• **Task requirements**
Turn every line of text in the rows below into a JSON list of strings, one string per line, and leave out blank lines and the pictures.

Stored rows
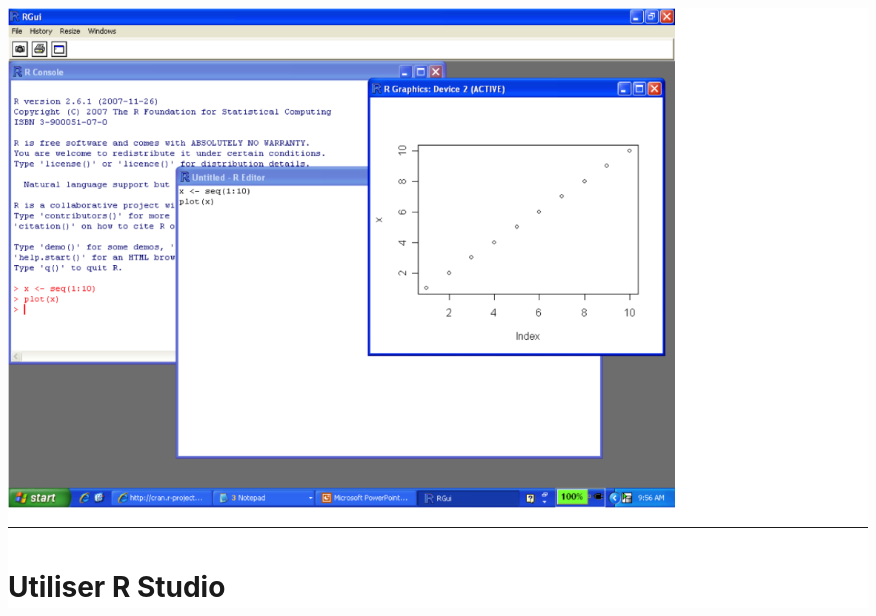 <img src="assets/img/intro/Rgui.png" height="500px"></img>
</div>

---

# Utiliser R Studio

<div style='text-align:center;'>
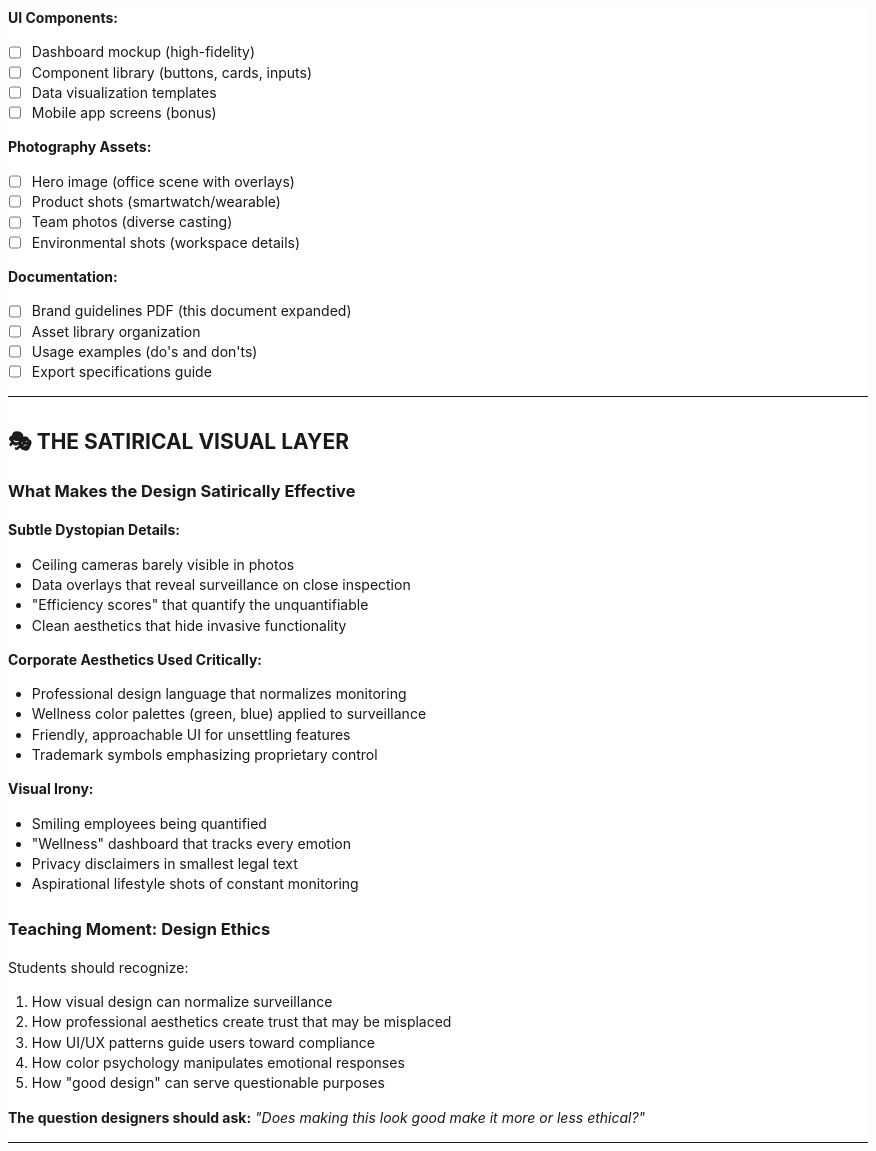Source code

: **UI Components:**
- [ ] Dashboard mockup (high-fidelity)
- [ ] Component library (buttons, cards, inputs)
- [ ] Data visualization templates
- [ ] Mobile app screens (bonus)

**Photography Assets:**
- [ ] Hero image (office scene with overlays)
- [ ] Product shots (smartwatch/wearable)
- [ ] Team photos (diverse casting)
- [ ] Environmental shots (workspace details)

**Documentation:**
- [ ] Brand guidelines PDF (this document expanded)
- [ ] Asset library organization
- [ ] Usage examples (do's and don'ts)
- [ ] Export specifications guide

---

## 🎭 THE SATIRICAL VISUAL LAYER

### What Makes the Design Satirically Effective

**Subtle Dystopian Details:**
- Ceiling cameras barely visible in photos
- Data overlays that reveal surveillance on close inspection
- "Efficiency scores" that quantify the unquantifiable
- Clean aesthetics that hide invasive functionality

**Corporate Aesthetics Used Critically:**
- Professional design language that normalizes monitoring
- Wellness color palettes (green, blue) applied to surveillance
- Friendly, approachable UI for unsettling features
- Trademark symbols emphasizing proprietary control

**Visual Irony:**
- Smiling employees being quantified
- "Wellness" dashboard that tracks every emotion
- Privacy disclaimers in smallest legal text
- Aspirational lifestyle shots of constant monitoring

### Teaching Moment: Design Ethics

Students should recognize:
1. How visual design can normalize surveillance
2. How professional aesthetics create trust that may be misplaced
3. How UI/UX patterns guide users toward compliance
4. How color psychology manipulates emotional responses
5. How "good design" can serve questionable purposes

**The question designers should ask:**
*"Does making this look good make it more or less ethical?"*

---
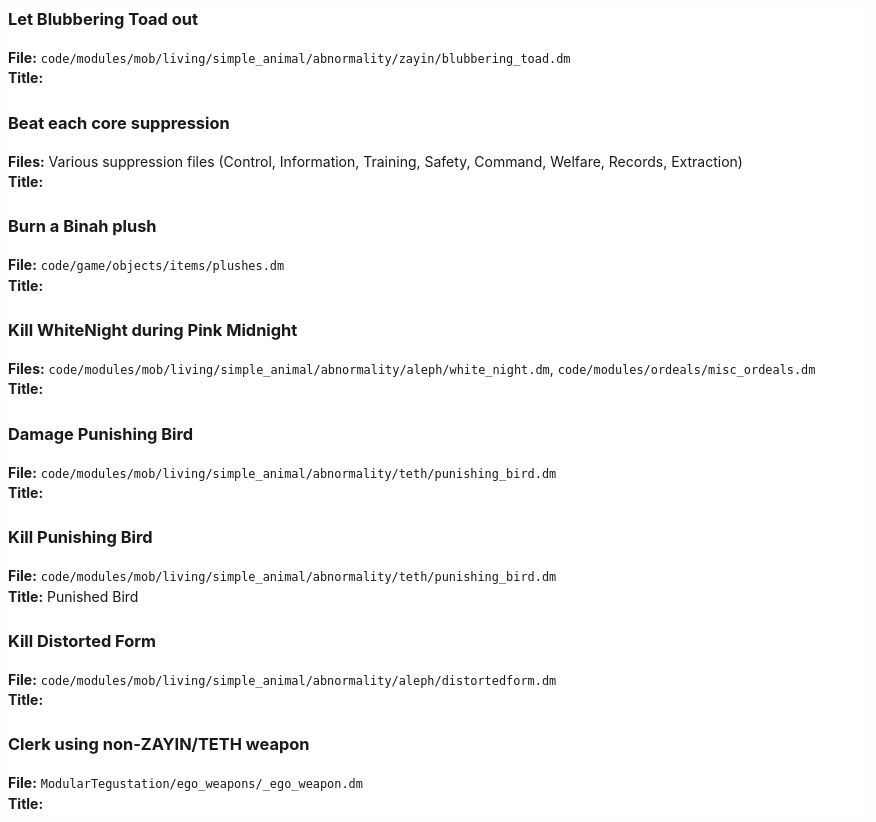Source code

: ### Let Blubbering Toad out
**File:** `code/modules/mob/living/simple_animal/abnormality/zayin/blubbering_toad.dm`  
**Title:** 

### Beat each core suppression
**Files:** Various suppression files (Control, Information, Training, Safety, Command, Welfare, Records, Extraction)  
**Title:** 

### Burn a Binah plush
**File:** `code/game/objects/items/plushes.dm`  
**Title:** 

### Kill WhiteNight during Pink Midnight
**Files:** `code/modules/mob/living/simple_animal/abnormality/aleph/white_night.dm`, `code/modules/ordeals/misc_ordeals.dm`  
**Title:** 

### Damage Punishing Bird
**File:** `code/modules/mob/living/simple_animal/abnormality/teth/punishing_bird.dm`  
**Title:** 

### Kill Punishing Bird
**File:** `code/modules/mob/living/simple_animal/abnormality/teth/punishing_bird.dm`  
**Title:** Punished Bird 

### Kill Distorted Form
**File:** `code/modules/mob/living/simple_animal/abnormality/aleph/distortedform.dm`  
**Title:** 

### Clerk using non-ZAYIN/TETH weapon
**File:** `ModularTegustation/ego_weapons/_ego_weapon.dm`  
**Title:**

• **Output for this exercise**
[
  " <img src=\"assets/img/intro/Rgui.png\" height=\"500px\"></img>",
  "</div>",
  "---",
  "# Utiliser R Studio",
  "<div style='text-align:center;'>",
  "Source code",
  ": **UI Components:**",
  "- [ ] Dashboard mockup (high-fidelity)",
  "- [ ] Component library (buttons, cards, inputs)",
  "- [ ] Data visualization templates",
  "- [ ] Mobile app screens (bonus)",
  "**Photography Assets:**",
  "- [ ] Hero image (office scene with overlays)",
  "- [ ] Product shots (smartwatch/wearable)",
  "- [ ] Team photos (diverse casting)",
  "- [ ] Environmental shots (workspace details)",
  "**Documentation:**",
  "- [ ] Brand guidelines PDF (this document expanded)",
  "- [ ] Asset library organization",
  "- [ ] Usage examples (do's and don'ts)",
  "- [ ] Export specifications guide",
  "---",
  "## 🎭 THE SATIRICAL VISUAL LAYER",
  "### What Makes the Design Satirically Effective",
  "**Subtle Dystopian Details:**",
  "- Ceiling cameras barely visible in photos",
  "- Data overlays that reveal surveillance on close inspection",
  "- \"Efficiency scores\" that quantify the unquantifiable",
  "- Clean aesthetics that hide invasive functionality",
  "**Corporate Aesthetics Used Critically:**",
  "- Professional design language that normalizes monitoring",
  "- Wellness color palettes (green, blue) applied to surveillance",
  "- Friendly, approachable UI for unsettling features",
  "- Trademark symbols emphasizing proprietary control",
  "**Visual Irony:**",
  "- Smiling employees being quantified",
  "- \"Wellness\" dashboard that tracks every emotion",
  "- Privacy disclaimers in smallest legal text",
  "- Aspirational lifestyle shots of constant monitoring",
  "### Teaching Moment: Design Ethics",
  "Students should recognize:",
  "1. How visual design can normalize surveillance",
  "2. How professional aesthetics create trust that may be misplaced",
  "3. How UI/UX patterns guide users toward compliance",
  "4. How color psychology manipulates emotional responses",
  "5. How \"good design\" can serve questionable purposes",
  "**The question designers should ask:**",
  "*\"Does making this look good make it more or less ethical?\"*",
  "---",
  "Source code",
  ": ### Let Blubbering Toad out",
  "**File:** `code/modules/mob/living/simple_animal/abnormality/zayin/blubbering_toad.dm`  ",
  "**Title:** ",
  "### Beat each core suppression",
  "**Files:** Various suppression files (Control, Information, Training, Safety, Command, Welfare, Records, Extraction)  ",
  "**Title:** ",
  "### Burn a Binah plush",
  "**File:** `code/game/objects/items/plushes.dm`  ",
  "**Title:** ",
  "### Kill WhiteNight during Pink Midnight",
  "**Files:** `code/modules/mob/living/simple_animal/abnormality/aleph/white_night.dm`, `code/modules/ordeals/misc_ordeals.dm`  ",
  "**Title:** ",
  "### Damage Punishing Bird",
  "**File:** `code/modules/mob/living/simple_animal/abnormality/teth/punishing_bird.dm`  ",
  "**Title:** ",
  "### Kill Punishing Bird",
  "**File:** `code/modules/mob/living/simple_animal/abnormality/teth/punishing_bird.dm`  ",
  "**Title:** Punished Bird ",
  "### Kill Distorted Form",
  "**File:** `code/modules/mob/living/simple_animal/abnormality/aleph/distortedform.dm`  ",
  "**Title:** ",
  "### Clerk using non-ZAYIN/TETH weapon",
  "**File:** `ModularTegustation/ego_weapons/_ego_weapon.dm`  ",
  "**Title:**"
]